Assignment: When duplicating the records beneath this instruction, omit every picture and keep all else exact.

-- Study material follows --

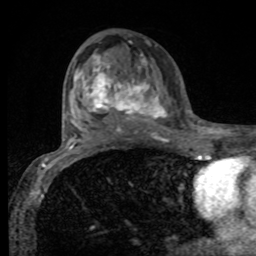
Breast MRI, one axial slice; cropped to one breast; dynamic contrast-enhanced series, time point 2 of 8 at this slice position (early post-contrast); 1.5 T; TE 4.2 ms, TR 7 ms; 256 × 256 image matrix, field of view 155 × 155 mm. Female patient.
Structures marked on this image (semi-automatic segmentation, software-assisted and operator-edited):
- enhancing-tissue mask used for the functional tumour volume (all voxels passing the contrast-enhancement thresholds inside the analysis volume; usually the tumour): bounding box <75,55,167,131> (left, top, right, bottom; pixels)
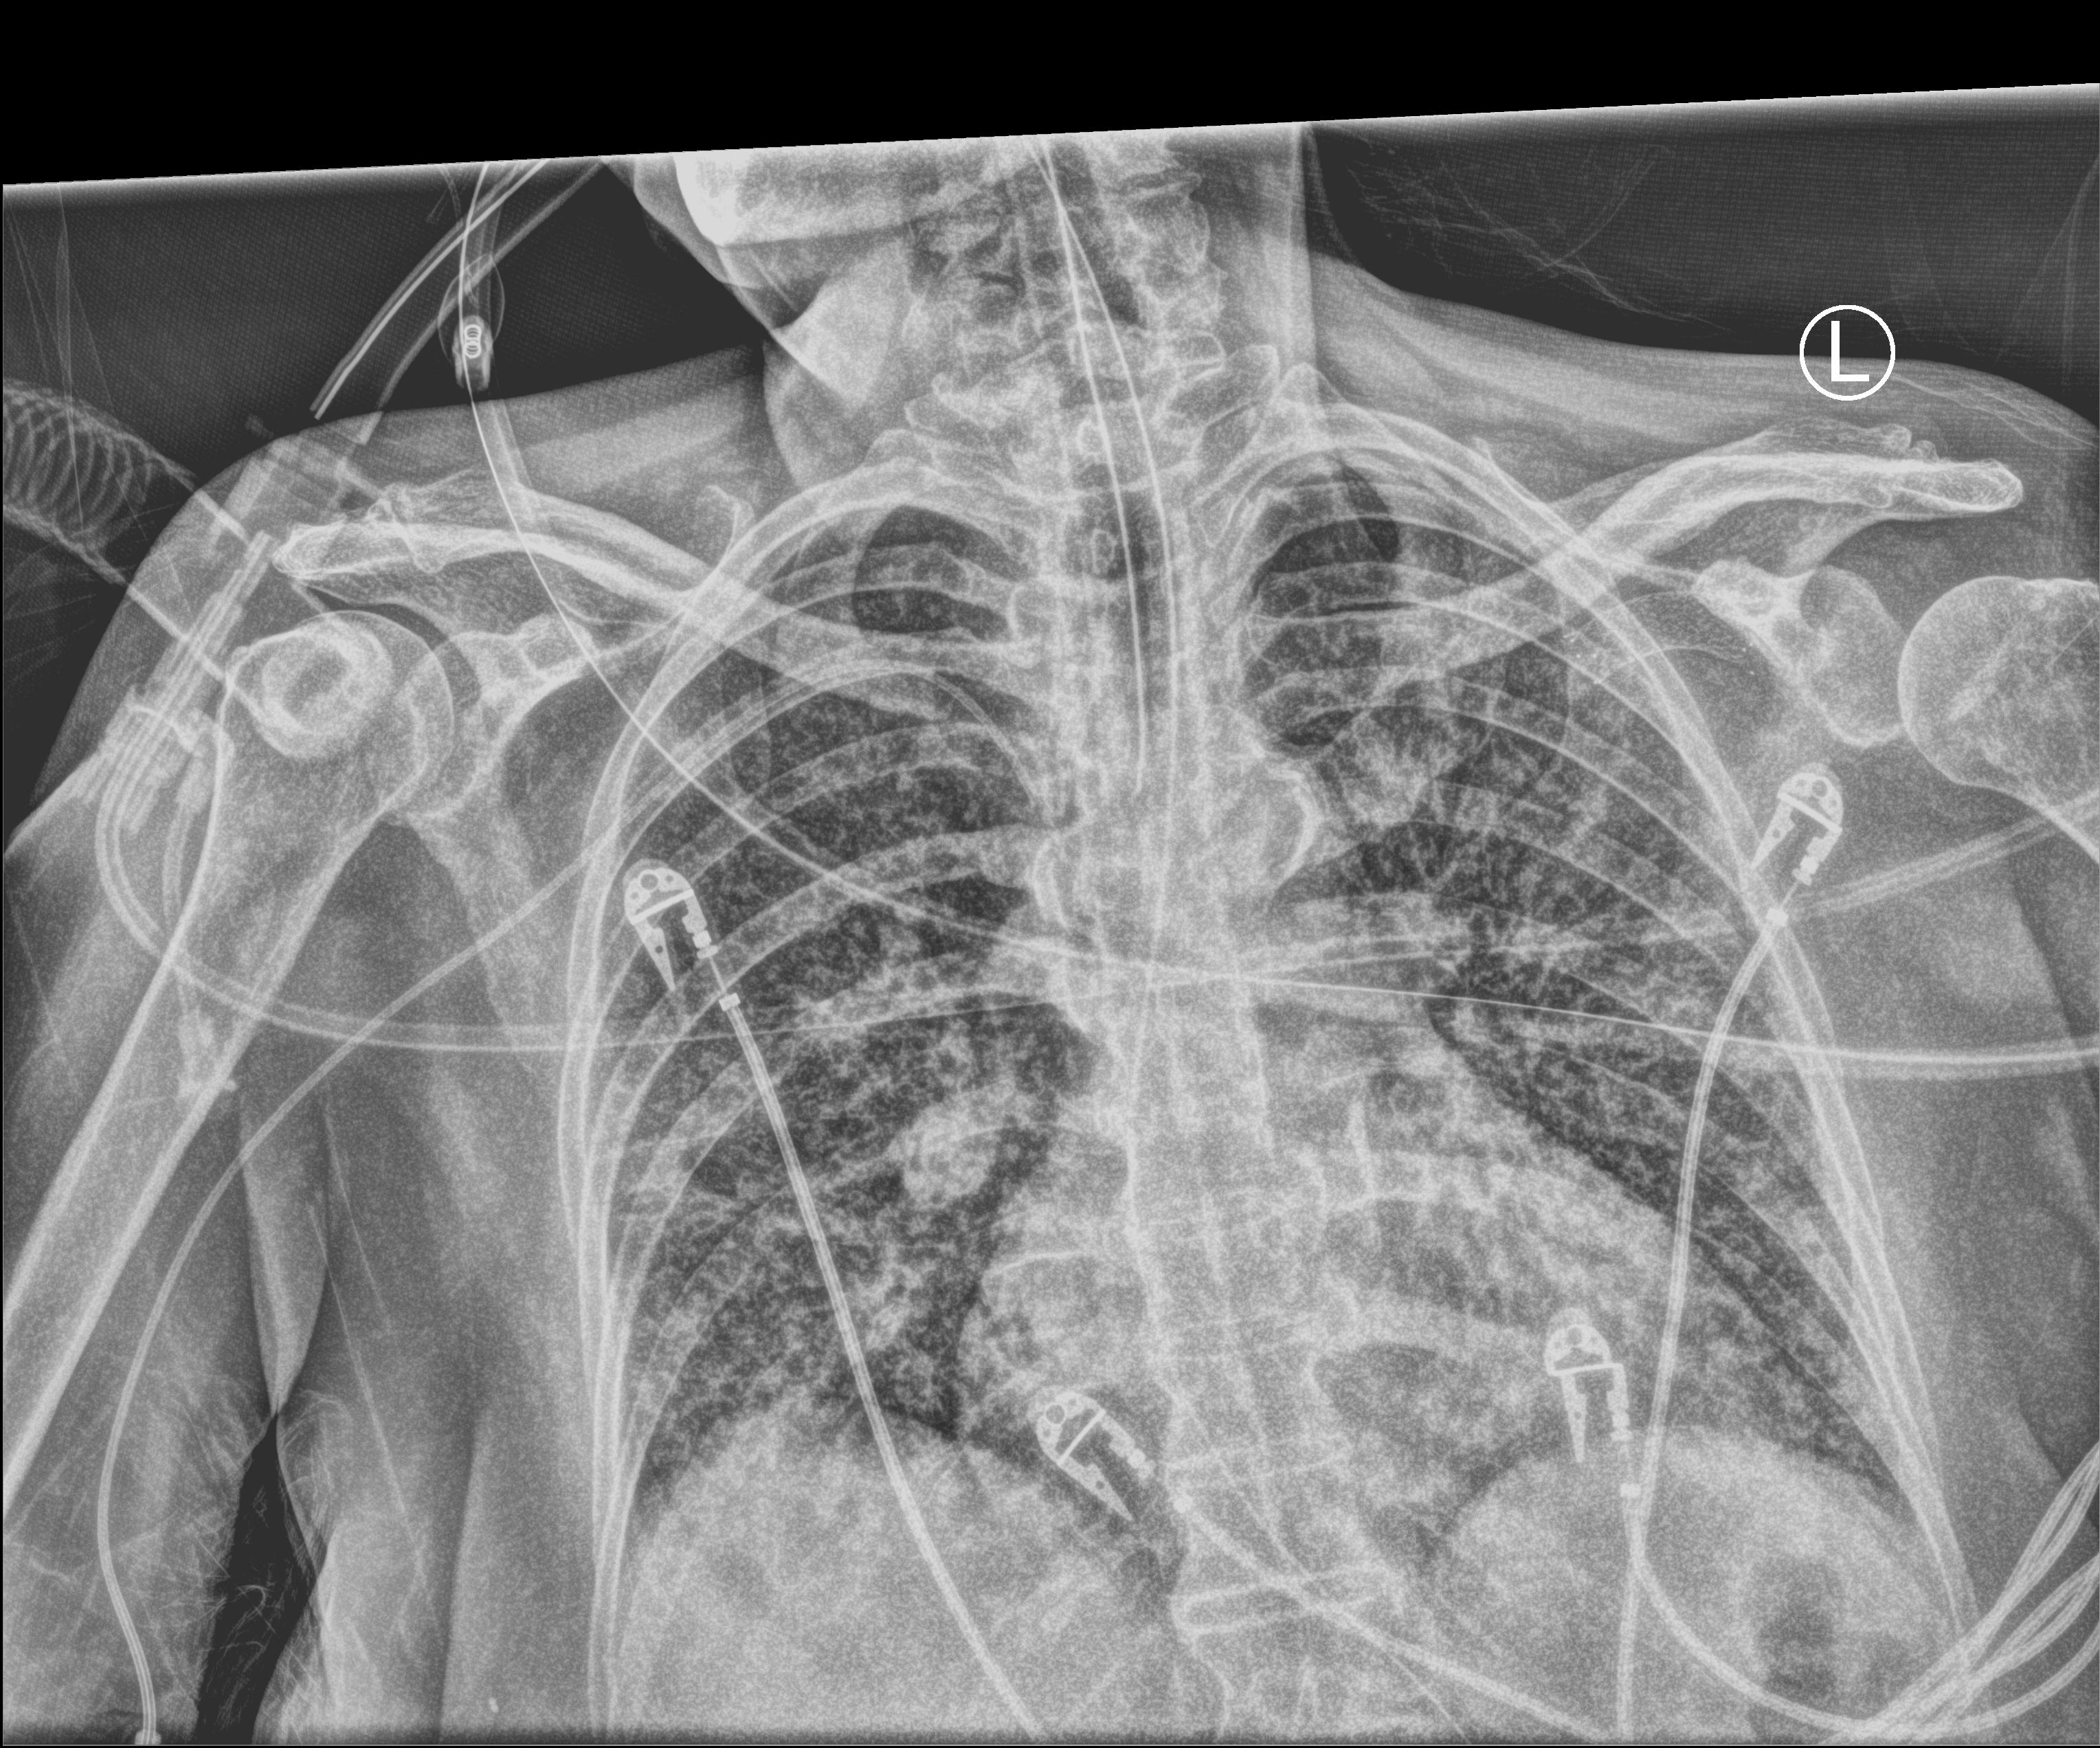
Portable chest radiograph; anteroposterior (AP) projection. Patient hospitalised with COVID-19; female, aged 60–74 years.
From the hospital-stay record, not from the radiograph (when in the stay this image was taken is not recorded): other chronic lung disease (admission record): no; diabetes (admission record): yes.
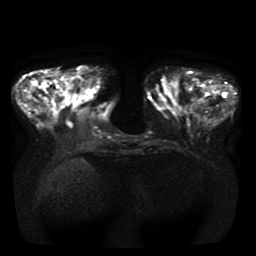
Breast MRI, one axial slice. Slice 11 of 41 in the series (ordered by position). Diffusion-weighted series; image 2 of 4 stored at this slice position (different b-values; order by instance number). 1.5 T. 5 mm slice thickness. 256 × 256 image matrix. Female patient.
Outlined on this slice (outlined manually by an expert reader):
- tumour on diffusion-weighted imaging: bounding box [x1, y1, x2, y2] px = [37, 83, 49, 89]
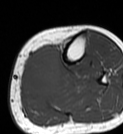
MRI of an extremity soft-tissue mass, one axial slice. Slice 22 of 68 in the series (ordered by position). MR volume resampled by the dataset authors to the PET/CT grid (not the native acquisition matrix). 123 × 134 image matrix, field of view 120 × 131 mm. Female patient. From the clinical record (not read from this slice): histological type: extraskeletal high grade osteogenic sarcoma; grade: high; site of the primary tumour: left calf.
Annotated regions visible in this slice (expert contour drawn on MRI and transferred to this co-registered scan by the dataset authors):
- gross tumour volume (mass): bounding box [x1, y1, x2, y2] px = [22, 46, 62, 101]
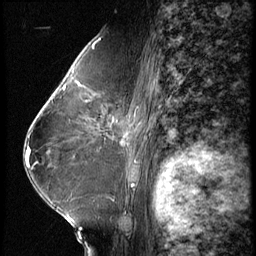
Breast MRI (dynamic contrast-enhanced), one sagittal slice; position 37 of 62 along the scan axis; 3 images stored at this slice position (order not interpretable as contrast timing); 1.5 T; TE 4.2 ms, TR 9 ms; 2.5 mm slice thickness; 256 × 256 image matrix, field of view 180 × 180 mm. Patient: female, 65 years. Case-level facts recorded for this patient, not image findings: setting: breast cancer imaged before/during neoadjuvant chemotherapy; receptor status: HR-positive, HER2-negative.
Structures marked on this image (semi-automatically segmented with operator editing):
- analysis volume of interest (the breast-tissue region the enhancement analysis was run in; not a lesion): bounding box [x1, y1, x2, y2] px = [104, 104, 154, 161]
- tumour enhancement mask (voxels above the 140 % enhancement threshold inside the analysis volume of interest): [121, 139, 126, 146]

-- Study material concluded --

Answer for the task:
Breast MRI, one axial slice; cropped to one breast; dynamic contrast-enhanced series, time point 2 of 8 at this slice position (early post-contrast); 1.5 T; TE 4.2 ms, TR 7 ms; 256 × 256 image matrix, field of view 155 × 155 mm. Female patient.
Structures marked on this image (semi-automatic segmentation, software-assisted and operator-edited):
- enhancing-tissue mask used for the functional tumour volume (all voxels passing the contrast-enhancement thresholds inside the analysis volume; usually the tumour): bounding box <75,55,167,131> (left, top, right, bottom; pixels)
Portable chest radiograph; anteroposterior (AP) projection. Patient hospitalised with COVID-19; female, aged 60–74 years.
From the hospital-stay record, not from the radiograph (when in the stay this image was taken is not recorded): other chronic lung disease (admission record): no; diabetes (admission record): yes.
Breast MRI, one axial slice. Slice 11 of 41 in the series (ordered by position). Diffusion-weighted series; image 2 of 4 stored at this slice position (different b-values; order by instance number). 1.5 T. 5 mm slice thickness. 256 × 256 image matrix. Female patient.
Outlined on this slice (outlined manually by an expert reader):
- tumour on diffusion-weighted imaging: bounding box [x1, y1, x2, y2] px = [37, 83, 49, 89]
MRI of an extremity soft-tissue mass, one axial slice. Slice 22 of 68 in the series (ordered by position). MR volume resampled by the dataset authors to the PET/CT grid (not the native acquisition matrix). 123 × 134 image matrix, field of view 120 × 131 mm. Female patient. From the clinical record (not read from this slice): histological type: extraskeletal high grade osteogenic sarcoma; grade: high; site of the primary tumour: left calf.
Annotated regions visible in this slice (expert contour drawn on MRI and transferred to this co-registered scan by the dataset authors):
- gross tumour volume (mass): bounding box [x1, y1, x2, y2] px = [22, 46, 62, 101]
Breast MRI (dynamic contrast-enhanced), one sagittal slice; position 37 of 62 along the scan axis; 3 images stored at this slice position (order not interpretable as contrast timing); 1.5 T; TE 4.2 ms, TR 9 ms; 2.5 mm slice thickness; 256 × 256 image matrix, field of view 180 × 180 mm. Patient: female, 65 years. Case-level facts recorded for this patient, not image findings: setting: breast cancer imaged before/during neoadjuvant chemotherapy; receptor status: HR-positive, HER2-negative.
Structures marked on this image (semi-automatically segmented with operator editing):
- analysis volume of interest (the breast-tissue region the enhancement analysis was run in; not a lesion): bounding box [x1, y1, x2, y2] px = [104, 104, 154, 161]
- tumour enhancement mask (voxels above the 140 % enhancement threshold inside the analysis volume of interest): [121, 139, 126, 146]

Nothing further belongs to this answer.